Coming in so late the principal opened exercises without
remembering my paper. Again, at noon, I was as late as I dared
be, and I escaped until near the close of the exercises, through
which I sat in cold fear. When my name was reached at last the
principal looked at me inquiringly and then announced my
inspiring mathematical subject. I arose, walked to the front, and
made my best bow. Then I said: `I waited until yesterday because
I knew absolutely nothing about my subject'--the audience
laughed--`and I could find nothing either here or in the library
at home, so last night I reviewed Saintine's masterpiece,
"Picciola."'

"Then instantly I began to read. I was almost paralyzed at my
audacity, and with each word I expected to hear a terse little
interruption. Imagine my amazement when I heard at the end of the
first page: `Wait a minute!' Of course I waited, and the
principal left the room. A moment later she reappeared
accompanied by the superintendent of the city schools. `Begin
again,' she said. `Take your time.'

"I was too amazed to speak. Then thought came in a rush. My paper
was good. It was as good as I had believed it. It was better than
I had known. I did go on! We took that assembly room and the
corps of teachers into our confidence, the Count and I, and told
them all that was in our hearts about a little flower that sprang
between the paving stones of a prison yard. The Count and I were
free spirits. From the book I had learned that. He got into
political trouble through it, and I had got into mathematical
trouble, and we told our troubles. One instant the room was in
laughter, the next the boys bowed their heads, and the girls who
had forgotten their handkerchiefs cried in their aprons. For
almost sixteen big foolscap pages I held them, and I was eager to
go on and tell them more about it when I reached the last line.
Never again was a subject forced upon me."

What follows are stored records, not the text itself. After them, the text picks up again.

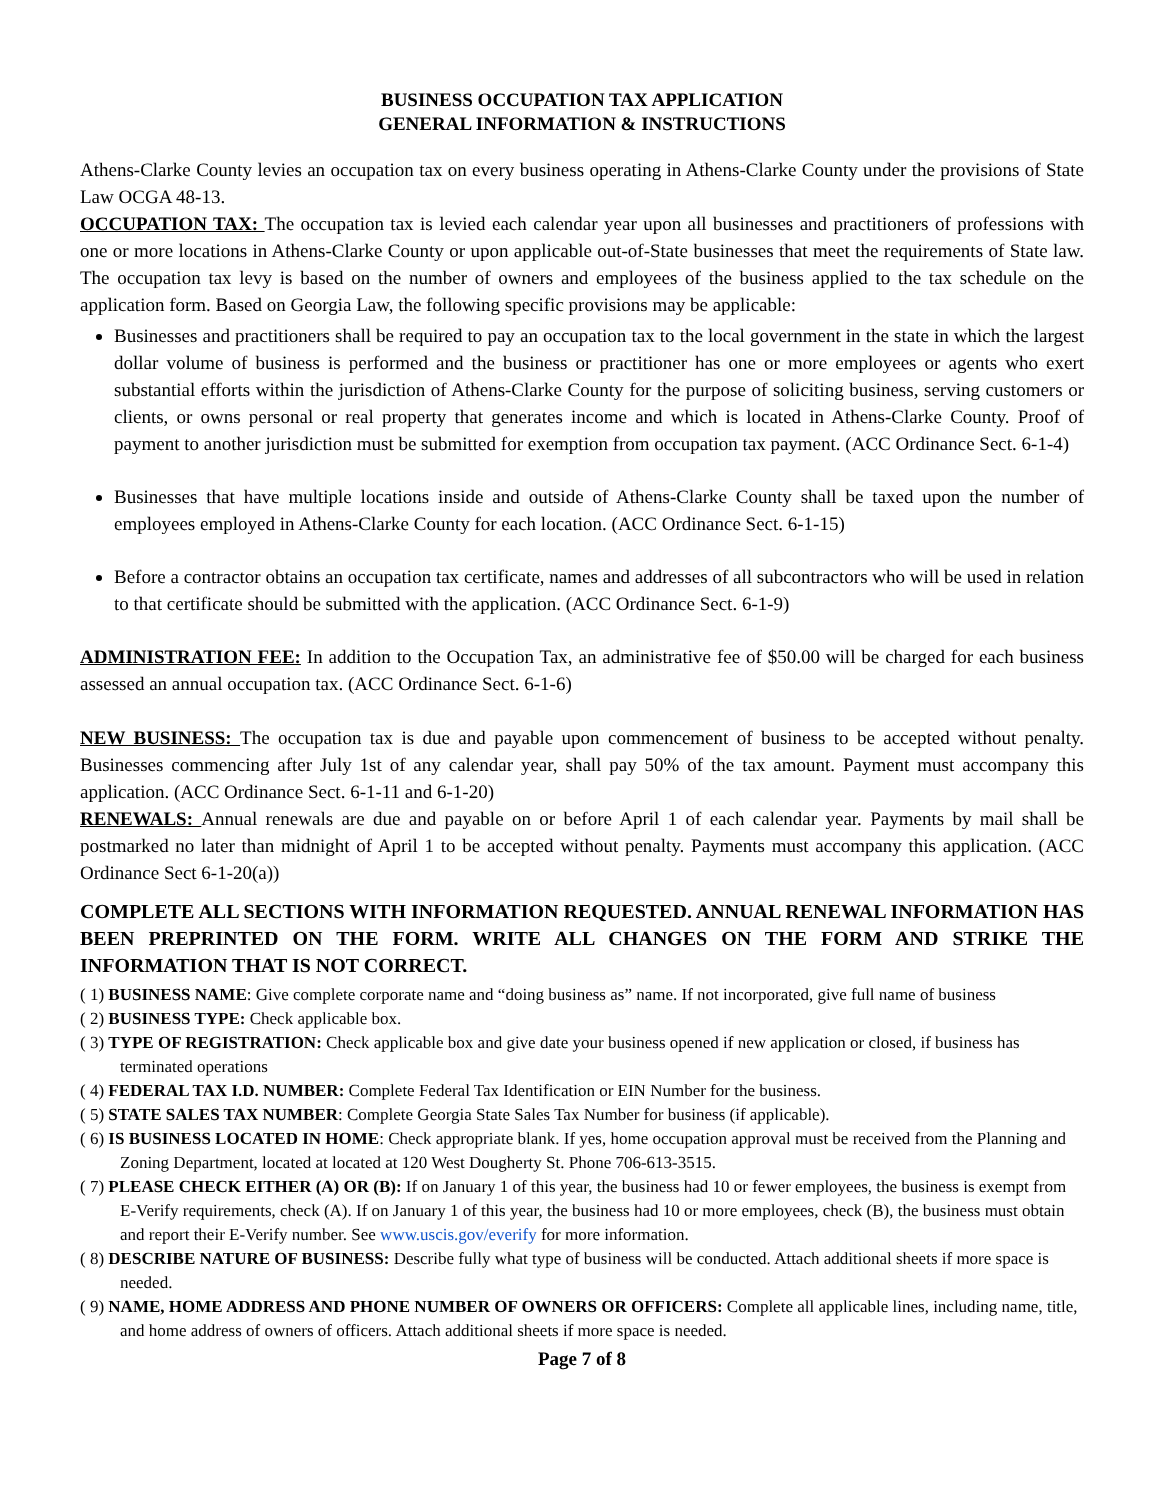BUSINESS OCCUPATION TAX APPLICATION
GENERAL INFORMATION & INSTRUCTIONS
Athens-Clarke County levies an occupation tax on every business operating in Athens-Clarke County under the provisions of State Law OCGA 48-13.
OCCUPATION TAX: The occupation tax is levied each calendar year upon all businesses and practitioners of professions with one or more locations in Athens-Clarke County or upon applicable out-of-State businesses that meet the requirements of State law. The occupation tax levy is based on the number of owners and employees of the business applied to the tax schedule on the application form. Based on Georgia Law, the following specific provisions may be applicable:
Businesses and practitioners shall be required to pay an occupation tax to the local government in the state in which the largest dollar volume of business is performed and the business or practitioner has one or more employees or agents who exert substantial efforts within the jurisdiction of Athens-Clarke County for the purpose of soliciting business, serving customers or clients, or owns personal or real property that generates income and which is located in Athens-Clarke County. Proof of payment to another jurisdiction must be submitted for exemption from occupation tax payment. (ACC Ordinance Sect. 6-1-4)
Businesses that have multiple locations inside and outside of Athens-Clarke County shall be taxed upon the number of employees employed in Athens-Clarke County for each location. (ACC Ordinance Sect. 6-1-15)
Before a contractor obtains an occupation tax certificate, names and addresses of all subcontractors who will be used in relation to that certificate should be submitted with the application. (ACC Ordinance Sect. 6-1-9)
ADMINISTRATION FEE: In addition to the Occupation Tax, an administrative fee of $50.00 will be charged for each business assessed an annual occupation tax. (ACC Ordinance Sect. 6-1-6)
NEW BUSINESS: The occupation tax is due and payable upon commencement of business to be accepted without penalty. Businesses commencing after July 1st of any calendar year, shall pay 50% of the tax amount. Payment must accompany this application. (ACC Ordinance Sect. 6-1-11 and 6-1-20)
RENEWALS: Annual renewals are due and payable on or before April 1 of each calendar year. Payments by mail shall be postmarked no later than midnight of April 1 to be accepted without penalty. Payments must accompany this application. (ACC Ordinance Sect 6-1-20(a))
COMPLETE ALL SECTIONS WITH INFORMATION REQUESTED. ANNUAL RENEWAL INFORMATION HAS BEEN PREPRINTED ON THE FORM. WRITE ALL CHANGES ON THE FORM AND STRIKE THE INFORMATION THAT IS NOT CORRECT.
( 1) BUSINESS NAME: Give complete corporate name and “doing business as” name. If not incorporated, give full name of business
( 2) BUSINESS TYPE: Check applicable box.
( 3) TYPE OF REGISTRATION: Check applicable box and give date your business opened if new application or closed, if business has terminated operations
( 4) FEDERAL TAX I.D. NUMBER: Complete Federal Tax Identification or EIN Number for the business.
( 5) STATE SALES TAX NUMBER: Complete Georgia State Sales Tax Number for business (if applicable).
( 6) IS BUSINESS LOCATED IN HOME: Check appropriate blank. If yes, home occupation approval must be received from the Planning and Zoning Department, located at located at 120 West Dougherty St. Phone 706-613-3515.
( 7) PLEASE CHECK EITHER (A) OR (B): If on January 1 of this year, the business had 10 or fewer employees, the business is exempt from E-Verify requirements, check (A). If on January 1 of this year, the business had 10 or more employees, check (B), the business must obtain and report their E-Verify number. See www.uscis.gov/everify for more information.
( 8) DESCRIBE NATURE OF BUSINESS: Describe fully what type of business will be conducted. Attach additional sheets if more space is needed.
( 9) NAME, HOME ADDRESS AND PHONE NUMBER OF OWNERS OR OFFICERS: Complete all applicable lines, including name, title, and home address of owners of officers. Attach additional sheets if more space is needed.
Page 7 of 8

After this incident of her schooldays, what had been inclination
before was aroused to determination and the child neglected her
lessons to write. A volume of crude verse fashioned after the
metre of Meredith's "Lucile," a romantic book in rhyme, and two
novels were the fruits of this youthful ardour. Through the
sickness and death of a sister, the author missed the last three
months of school, but, she remarks, "unlike my schoolmates, I
studied harder after leaving school than ever before and in a
manner that did me real good. The most that can be said of what
education I have is that it is the very best kind in the world
for me; the only possible kind that would not ruin a person of my
inclinations. The others of my family had been to college; I
always have been too thankful for words that circumstances
intervened which saved my brain from being run through a groove
in company with dozens of others of widely different tastes and
mentality. What small measure of success I have had has come
through preserving my individual point of view, method of
expression, and following in after life the Spartan regulations
of my girlhood home. Whatever I have been able to do, has been
done through the line of education my father saw fit to give me,
and through his and my mother's methods of rearing me.